Work instructions:
1 - From the Ka worked solution, print the passage that begins at the words "To get started, let's" and stops after the words "-i(1.86°C/m)(0.00167mol HA/.050kg H₂O)".
2 - Decide whether each statement agrees with the Ka worked solution. Answer yes or no, and quote the deciding words. (a) The solution's freezing point falls to -0.071°C. (b) The calculation uses 0.50 kg of water. (c) The van't Hoff factor gives the moles of particles in solution per mole of solute.

___ Document excerpt

Calculate the value of Ka for this acid.

To get started, let's first write out the acid dissociation reaction:

HA_(aq) + H₂O(l) ↔ H₃O⁺(aq) + A^-(aq)

This reaction has K_a = ([H₃O⁺]_eq [A^-]_eq)/[HA]_eq

To find these equilibrium concentrations and solve for K_a, we'll need to use the information provided in the question. The question states that after the weak acid is added, the freezing point of the solution drops from 0°C, the freezing point of pure water, to -0.071°C. We can use the freezing point depression equation to solve for i, or the van't Hoff factor, which will tell us how many moles of particles we have in solution per mole of solute:

ΔT_f = -iK_fm_solute where m_solute is the molality of the solute

-0.071°C = -i(1.86°C/m)(0.00167mol HA/.050kg H₂O)

-0.071°C = -i(1.86°C/m)(.0334m)

______
___ Information shown

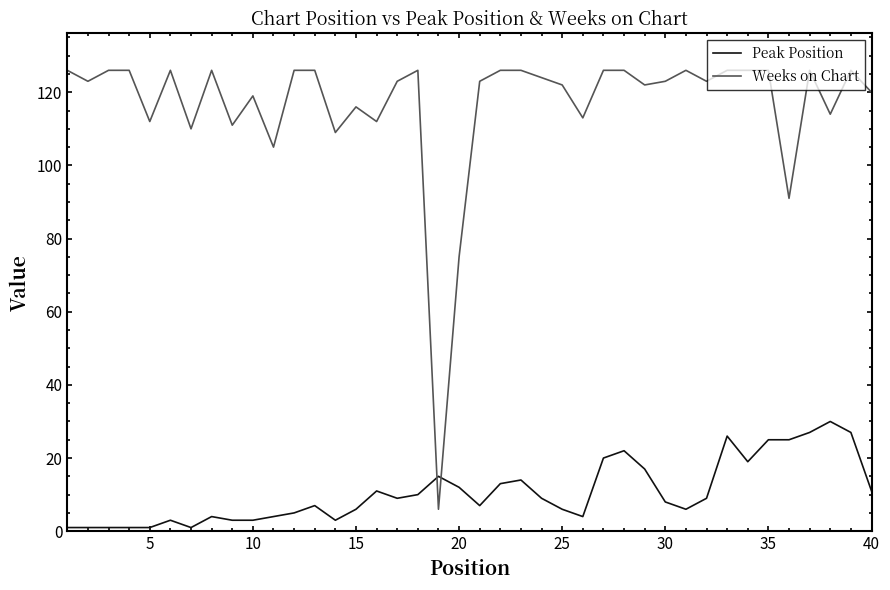

Which series has the largest range (max minus min)?

Weeks on Chart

______

Answers to the exercise:
1 -
To get started, let's first write out the acid dissociation reaction:

HA_(aq) + H₂O(l) ↔ H₃O⁺(aq) + A^-(aq)

This reaction has K_a = ([H₃O⁺]_eq [A^-]_eq)/[HA]_eq

To find these equilibrium concentrations and solve for K_a, we'll need to use the information provided in the question. The question states that after the weak acid is added, the freezing point of the solution drops from 0°C, the freezing point of pure water, to -0.071°C. We can use the freezing point depression equation to solve for i, or the van't Hoff factor, which will tell us how many moles of particles we have in solution per mole of solute:

ΔT_f = -iK_fm_solute where m_solute is the molality of the solute

-0.071°C = -i(1.86°C/m)(0.00167mol HA/.050kg H₂O)

2 -
(a) Yes: "the freezing point of the solution drops from 0°C, the freezing point of pure water, to -0.071°C"
(b) No: "(0.00167mol HA/.050kg H₂O)"
(c) Yes: "which will tell us how many moles of particles we have in solution per mole of solute"